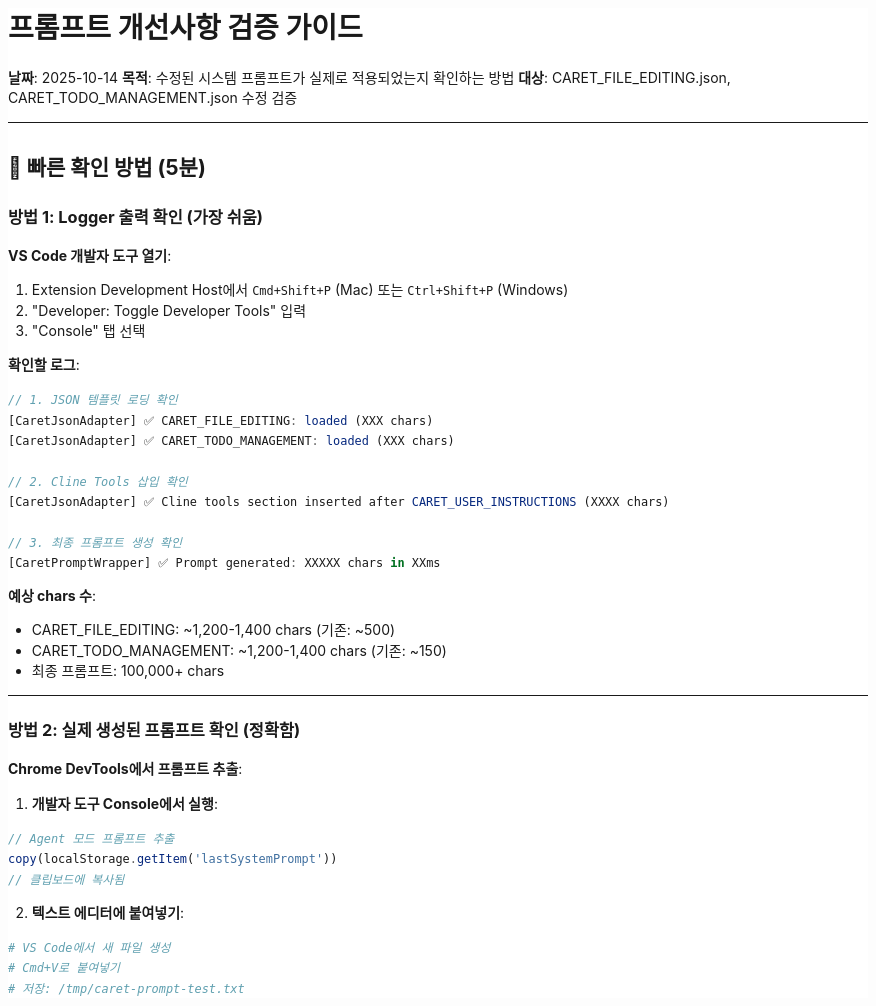 # 프롬프트 개선사항 검증 가이드

**날짜**: 2025-10-14
**목적**: 수정된 시스템 프롬프트가 실제로 적용되었는지 확인하는 방법
**대상**: CARET_FILE_EDITING.json, CARET_TODO_MANAGEMENT.json 수정 검증

---

## 🎯 빠른 확인 방법 (5분)

### 방법 1: Logger 출력 확인 (가장 쉬움)

**VS Code 개발자 도구 열기**:
1. Extension Development Host에서 `Cmd+Shift+P` (Mac) 또는 `Ctrl+Shift+P` (Windows)
2. "Developer: Toggle Developer Tools" 입력
3. "Console" 탭 선택

**확인할 로그**:
```javascript
// 1. JSON 템플릿 로딩 확인
[CaretJsonAdapter] ✅ CARET_FILE_EDITING: loaded (XXX chars)
[CaretJsonAdapter] ✅ CARET_TODO_MANAGEMENT: loaded (XXX chars)

// 2. Cline Tools 삽입 확인
[CaretJsonAdapter] ✅ Cline tools section inserted after CARET_USER_INSTRUCTIONS (XXXX chars)

// 3. 최종 프롬프트 생성 확인
[CaretPromptWrapper] ✅ Prompt generated: XXXXX chars in XXms
```

**예상 chars 수**:
- CARET_FILE_EDITING: ~1,200-1,400 chars (기존: ~500)
- CARET_TODO_MANAGEMENT: ~1,200-1,400 chars (기존: ~150)
- 최종 프롬프트: 100,000+ chars

---

### 방법 2: 실제 생성된 프롬프트 확인 (정확함)

**Chrome DevTools에서 프롬프트 추출**:

1. **개발자 도구 Console에서 실행**:
```javascript
// Agent 모드 프롬프트 추출
copy(localStorage.getItem('lastSystemPrompt'))
// 클립보드에 복사됨
```

2. **텍스트 에디터에 붙여넣기**:
```bash
# VS Code에서 새 파일 생성
# Cmd+V로 붙여넣기
# 저장: /tmp/caret-prompt-test.txt
```
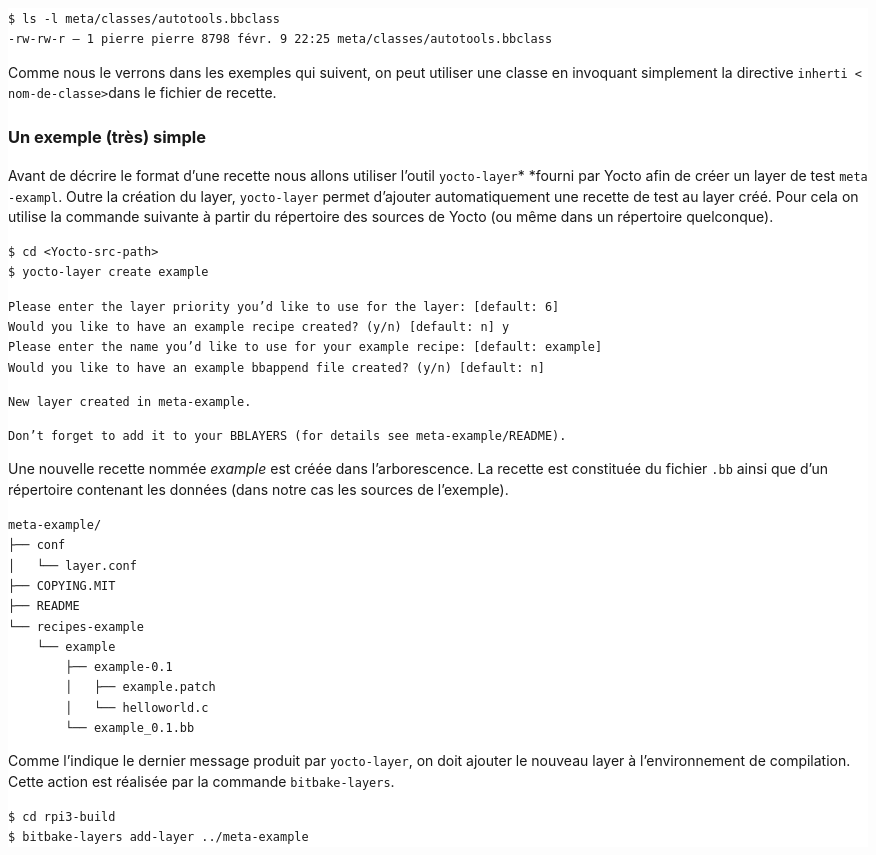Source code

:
 ```
$ ls -l meta/classes/autotools.bbclass 
-rw-rw-r — 1 pierre pierre 8798 févr. 9 22:25 meta/classes/autotools.bbclass 
```

Comme nous le verrons dans les exemples qui suivent, on peut utiliser une classe en invoquant simplement la directive `inherti <nom-de-classe>`dans le fichier de recette.

### Un exemple (très) simple

Avant de décrire le format d’une recette nous allons utiliser l’outil `yocto-layer`* *fourni par Yocto afin de créer un layer de test `meta-exampl`. Outre la création du layer, `yocto-layer` permet d’ajouter automatiquement une recette de test au layer créé. Pour cela on utilise la commande suivante à partir du répertoire des sources de Yocto (ou même dans un répertoire quelconque).

```
$ cd <Yocto-src-path>
$ yocto-layer create example
```

```
Please enter the layer priority you’d like to use for the layer: [default: 6] 
Would you like to have an example recipe created? (y/n) [default: n] y
Please enter the name you’d like to use for your example recipe: [default: example] 
Would you like to have an example bbappend file created? (y/n) [default: n]
```

```
New layer created in meta-example.
```

```
Don’t forget to add it to your BBLAYERS (for details see meta-example/README).
```

Une nouvelle recette nommée *example* est créée dans l’arborescence. La recette est constituée du fichier `.bb` ainsi que d’un répertoire contenant les données (dans notre cas les sources de l’exemple).

```
meta-example/
├── conf
│   └── layer.conf
├── COPYING.MIT
├── README
└── recipes-example
    └── example
        ├── example-0.1
        │   ├── example.patch
        │   └── helloworld.c
        └── example_0.1.bb
```

Comme l’indique le dernier message produit par `yocto-layer`, on doit ajouter le nouveau layer à l’environnement de compilation. Cette action est réalisée par la commande `bitbake-layers`.

```
$ cd rpi3-build 
$ bitbake-layers add-layer ../meta-example
```

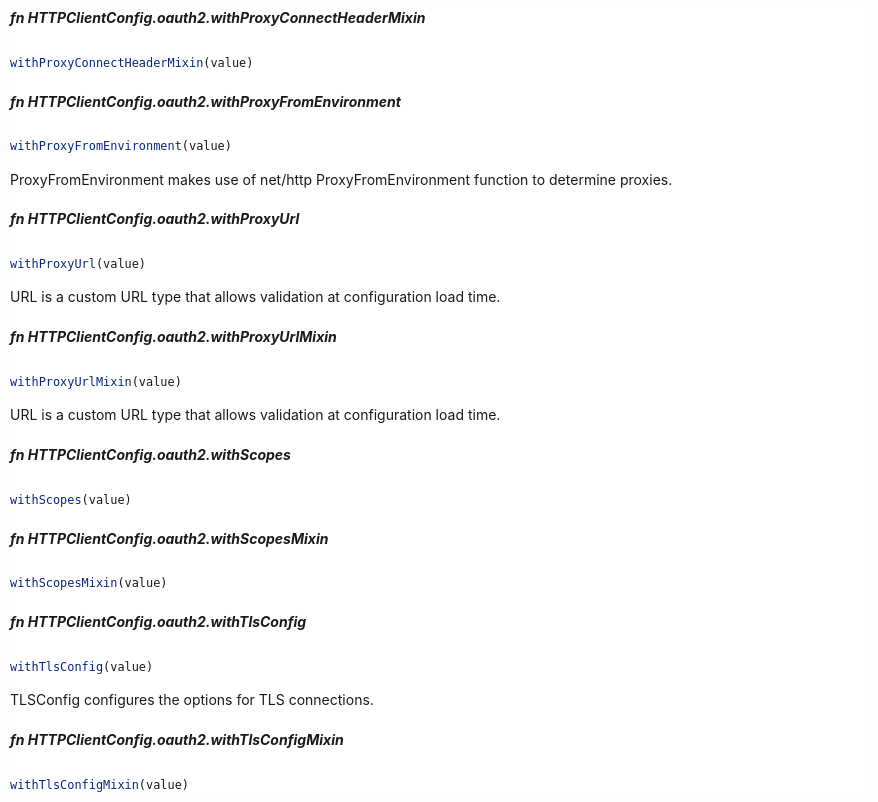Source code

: 

##### fn HTTPClientConfig.oauth2.withProxyConnectHeaderMixin

```ts
withProxyConnectHeaderMixin(value)
```



##### fn HTTPClientConfig.oauth2.withProxyFromEnvironment

```ts
withProxyFromEnvironment(value)
```

ProxyFromEnvironment makes use of net/http ProxyFromEnvironment function
to determine proxies.

##### fn HTTPClientConfig.oauth2.withProxyUrl

```ts
withProxyUrl(value)
```

URL is a custom URL type that allows validation at configuration load time.

##### fn HTTPClientConfig.oauth2.withProxyUrlMixin

```ts
withProxyUrlMixin(value)
```

URL is a custom URL type that allows validation at configuration load time.

##### fn HTTPClientConfig.oauth2.withScopes

```ts
withScopes(value)
```



##### fn HTTPClientConfig.oauth2.withScopesMixin

```ts
withScopesMixin(value)
```



##### fn HTTPClientConfig.oauth2.withTlsConfig

```ts
withTlsConfig(value)
```

TLSConfig configures the options for TLS connections.

##### fn HTTPClientConfig.oauth2.withTlsConfigMixin

```ts
withTlsConfigMixin(value)
```

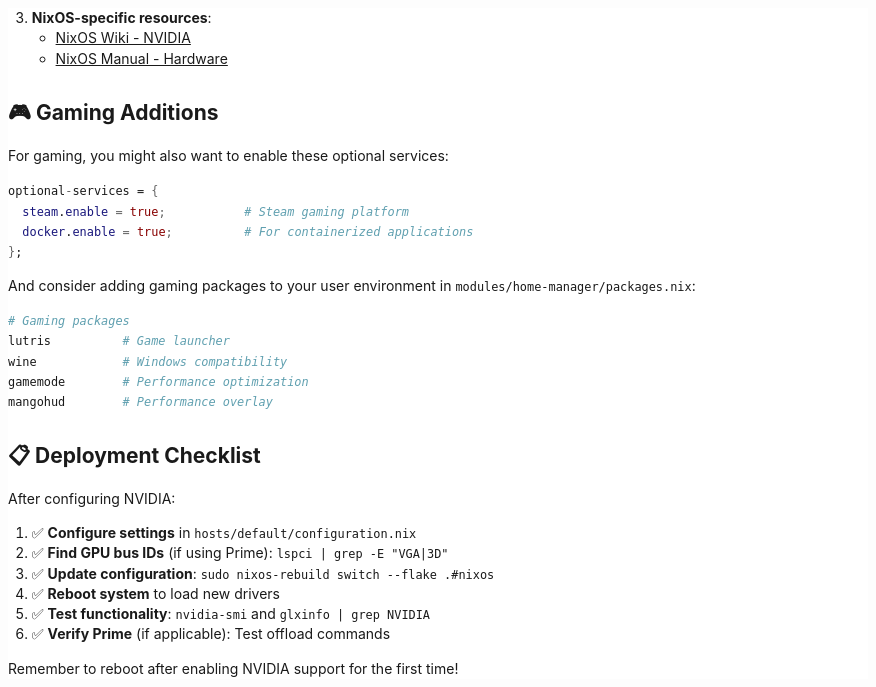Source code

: 3. **NixOS-specific resources**:
   - [NixOS Wiki - NVIDIA](https://nixos.wiki/wiki/Nvidia)
   - [NixOS Manual - Hardware](https://nixos.org/manual/nixos/stable/index.html#sec-gpu-accel)

## 🎮 Gaming Additions

For gaming, you might also want to enable these optional services:

```nix
optional-services = {
  steam.enable = true;           # Steam gaming platform
  docker.enable = true;          # For containerized applications
};
```

And consider adding gaming packages to your user environment in `modules/home-manager/packages.nix`:

```nix
# Gaming packages
lutris          # Game launcher
wine            # Windows compatibility
gamemode        # Performance optimization
mangohud        # Performance overlay
```

## 📋 Deployment Checklist

After configuring NVIDIA:

1. ✅ **Configure settings** in `hosts/default/configuration.nix`
2. ✅ **Find GPU bus IDs** (if using Prime): `lspci | grep -E "VGA|3D"`
3. ✅ **Update configuration**: `sudo nixos-rebuild switch --flake .#nixos`
4. ✅ **Reboot system** to load new drivers
5. ✅ **Test functionality**: `nvidia-smi` and `glxinfo | grep NVIDIA`
6. ✅ **Verify Prime** (if applicable): Test offload commands

Remember to reboot after enabling NVIDIA support for the first time!
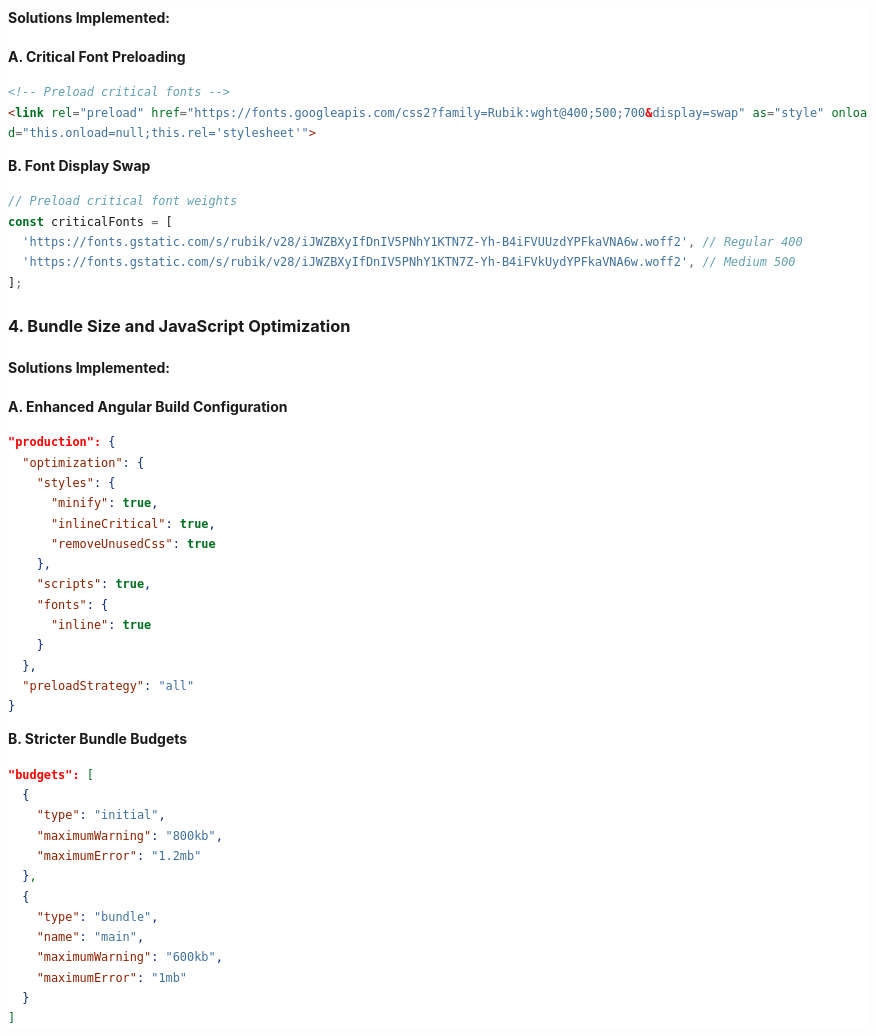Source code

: #### **Solutions Implemented**:

**A. Critical Font Preloading**
```html
<!-- Preload critical fonts -->
<link rel="preload" href="https://fonts.googleapis.com/css2?family=Rubik:wght@400;500;700&display=swap" as="style" onload="this.onload=null;this.rel='stylesheet'">
```

**B. Font Display Swap**
```typescript
// Preload critical font weights
const criticalFonts = [
  'https://fonts.gstatic.com/s/rubik/v28/iJWZBXyIfDnIV5PNhY1KTN7Z-Yh-B4iFVUUzdYPFkaVNA6w.woff2', // Regular 400
  'https://fonts.gstatic.com/s/rubik/v28/iJWZBXyIfDnIV5PNhY1KTN7Z-Yh-B4iFVkUydYPFkaVNA6w.woff2', // Medium 500
];
```

### 4. **Bundle Size and JavaScript Optimization**

#### **Solutions Implemented**:

**A. Enhanced Angular Build Configuration**
```json
"production": {
  "optimization": {
    "styles": {
      "minify": true,
      "inlineCritical": true,
      "removeUnusedCss": true
    },
    "scripts": true,
    "fonts": {
      "inline": true
    }
  },
  "preloadStrategy": "all"
}
```

**B. Stricter Bundle Budgets**
```json
"budgets": [
  {
    "type": "initial",
    "maximumWarning": "800kb",
    "maximumError": "1.2mb"
  },
  {
    "type": "bundle",
    "name": "main", 
    "maximumWarning": "600kb",
    "maximumError": "1mb"
  }
]
```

----

• TASK DESCRIPTION: Return the whole of the material above exactly, with no picture carried over.

• RESULT:
 # 프롬프트 개선사항 검증 가이드

**날짜**: 2025-10-14
**목적**: 수정된 시스템 프롬프트가 실제로 적용되었는지 확인하는 방법
**대상**: CARET_FILE_EDITING.json, CARET_TODO_MANAGEMENT.json 수정 검증

---

## 🎯 빠른 확인 방법 (5분)

### 방법 1: Logger 출력 확인 (가장 쉬움)

**VS Code 개발자 도구 열기**:
1. Extension Development Host에서 `Cmd+Shift+P` (Mac) 또는 `Ctrl+Shift+P` (Windows)
2. "Developer: Toggle Developer Tools" 입력
3. "Console" 탭 선택

**확인할 로그**:
```javascript
// 1. JSON 템플릿 로딩 확인
[CaretJsonAdapter] ✅ CARET_FILE_EDITING: loaded (XXX chars)
[CaretJsonAdapter] ✅ CARET_TODO_MANAGEMENT: loaded (XXX chars)

// 2. Cline Tools 삽입 확인
[CaretJsonAdapter] ✅ Cline tools section inserted after CARET_USER_INSTRUCTIONS (XXXX chars)

// 3. 최종 프롬프트 생성 확인
[CaretPromptWrapper] ✅ Prompt generated: XXXXX chars in XXms
```

**예상 chars 수**:
- CARET_FILE_EDITING: ~1,200-1,400 chars (기존: ~500)
- CARET_TODO_MANAGEMENT: ~1,200-1,400 chars (기존: ~150)
- 최종 프롬프트: 100,000+ chars

---

### 방법 2: 실제 생성된 프롬프트 확인 (정확함)

**Chrome DevTools에서 프롬프트 추출**:

1. **개발자 도구 Console에서 실행**:
```javascript
// Agent 모드 프롬프트 추출
copy(localStorage.getItem('lastSystemPrompt'))
// 클립보드에 복사됨
```

2. **텍스트 에디터에 붙여넣기**:
```bash
# VS Code에서 새 파일 생성
# Cmd+V로 붙여넣기
# 저장: /tmp/caret-prompt-test.txt
```
Source code

:
 ```
$ ls -l meta/classes/autotools.bbclass 
-rw-rw-r — 1 pierre pierre 8798 févr. 9 22:25 meta/classes/autotools.bbclass 
```

Comme nous le verrons dans les exemples qui suivent, on peut utiliser une classe en invoquant simplement la directive `inherti <nom-de-classe>`dans le fichier de recette.

### Un exemple (très) simple

Avant de décrire le format d’une recette nous allons utiliser l’outil `yocto-layer`* *fourni par Yocto afin de créer un layer de test `meta-exampl`. Outre la création du layer, `yocto-layer` permet d’ajouter automatiquement une recette de test au layer créé. Pour cela on utilise la commande suivante à partir du répertoire des sources de Yocto (ou même dans un répertoire quelconque).

```
$ cd <Yocto-src-path>
$ yocto-layer create example
```

```
Please enter the layer priority you’d like to use for the layer: [default: 6] 
Would you like to have an example recipe created? (y/n) [default: n] y
Please enter the name you’d like to use for your example recipe: [default: example] 
Would you like to have an example bbappend file created? (y/n) [default: n]
```

```
New layer created in meta-example.
```

```
Don’t forget to add it to your BBLAYERS (for details see meta-example/README).
```

Une nouvelle recette nommée *example* est créée dans l’arborescence. La recette est constituée du fichier `.bb` ainsi que d’un répertoire contenant les données (dans notre cas les sources de l’exemple).

```
meta-example/
├── conf
│   └── layer.conf
├── COPYING.MIT
├── README
└── recipes-example
    └── example
        ├── example-0.1
        │   ├── example.patch
        │   └── helloworld.c
        └── example_0.1.bb
```

Comme l’indique le dernier message produit par `yocto-layer`, on doit ajouter le nouveau layer à l’environnement de compilation. Cette action est réalisée par la commande `bitbake-layers`.

```
$ cd rpi3-build 
$ bitbake-layers add-layer ../meta-example
```

Source code

: 

##### fn HTTPClientConfig.oauth2.withProxyConnectHeaderMixin

```ts
withProxyConnectHeaderMixin(value)
```



##### fn HTTPClientConfig.oauth2.withProxyFromEnvironment

```ts
withProxyFromEnvironment(value)
```

ProxyFromEnvironment makes use of net/http ProxyFromEnvironment function
to determine proxies.

##### fn HTTPClientConfig.oauth2.withProxyUrl

```ts
withProxyUrl(value)
```

URL is a custom URL type that allows validation at configuration load time.

##### fn HTTPClientConfig.oauth2.withProxyUrlMixin

```ts
withProxyUrlMixin(value)
```

URL is a custom URL type that allows validation at configuration load time.

##### fn HTTPClientConfig.oauth2.withScopes

```ts
withScopes(value)
```



##### fn HTTPClientConfig.oauth2.withScopesMixin

```ts
withScopesMixin(value)
```



##### fn HTTPClientConfig.oauth2.withTlsConfig

```ts
withTlsConfig(value)
```

TLSConfig configures the options for TLS connections.

##### fn HTTPClientConfig.oauth2.withTlsConfigMixin

```ts
withTlsConfigMixin(value)
```

Source code

: 3. **NixOS-specific resources**:
   - [NixOS Wiki - NVIDIA](https://nixos.wiki/wiki/Nvidia)
   - [NixOS Manual - Hardware](https://nixos.org/manual/nixos/stable/index.html#sec-gpu-accel)

## 🎮 Gaming Additions

For gaming, you might also want to enable these optional services:

```nix
optional-services = {
  steam.enable = true;           # Steam gaming platform
  docker.enable = true;          # For containerized applications
};
```

And consider adding gaming packages to your user environment in `modules/home-manager/packages.nix`:

```nix
# Gaming packages
lutris          # Game launcher
wine            # Windows compatibility
gamemode        # Performance optimization
mangohud        # Performance overlay
```

## 📋 Deployment Checklist

After configuring NVIDIA:

1. ✅ **Configure settings** in `hosts/default/configuration.nix`
2. ✅ **Find GPU bus IDs** (if using Prime): `lspci | grep -E "VGA|3D"`
3. ✅ **Update configuration**: `sudo nixos-rebuild switch --flake .#nixos`
4. ✅ **Reboot system** to load new drivers
5. ✅ **Test functionality**: `nvidia-smi` and `glxinfo | grep NVIDIA`
6. ✅ **Verify Prime** (if applicable): Test offload commands

Remember to reboot after enabling NVIDIA support for the first time!
Source code

: #### **Solutions Implemented**:

**A. Critical Font Preloading**
```html
<!-- Preload critical fonts -->
<link rel="preload" href="https://fonts.googleapis.com/css2?family=Rubik:wght@400;500;700&display=swap" as="style" onload="this.onload=null;this.rel='stylesheet'">
```

**B. Font Display Swap**
```typescript
// Preload critical font weights
const criticalFonts = [
  'https://fonts.gstatic.com/s/rubik/v28/iJWZBXyIfDnIV5PNhY1KTN7Z-Yh-B4iFVUUzdYPFkaVNA6w.woff2', // Regular 400
  'https://fonts.gstatic.com/s/rubik/v28/iJWZBXyIfDnIV5PNhY1KTN7Z-Yh-B4iFVkUydYPFkaVNA6w.woff2', // Medium 500
];
```

### 4. **Bundle Size and JavaScript Optimization**

#### **Solutions Implemented**:

**A. Enhanced Angular Build Configuration**
```json
"production": {
  "optimization": {
    "styles": {
      "minify": true,
      "inlineCritical": true,
      "removeUnusedCss": true
    },
    "scripts": true,
    "fonts": {
      "inline": true
    }
  },
  "preloadStrategy": "all"
}
```

**B. Stricter Bundle Budgets**
```json
"budgets": [
  {
    "type": "initial",
    "maximumWarning": "800kb",
    "maximumError": "1.2mb"
  },
  {
    "type": "bundle",
    "name": "main", 
    "maximumWarning": "600kb",
    "maximumError": "1mb"
  }
]
```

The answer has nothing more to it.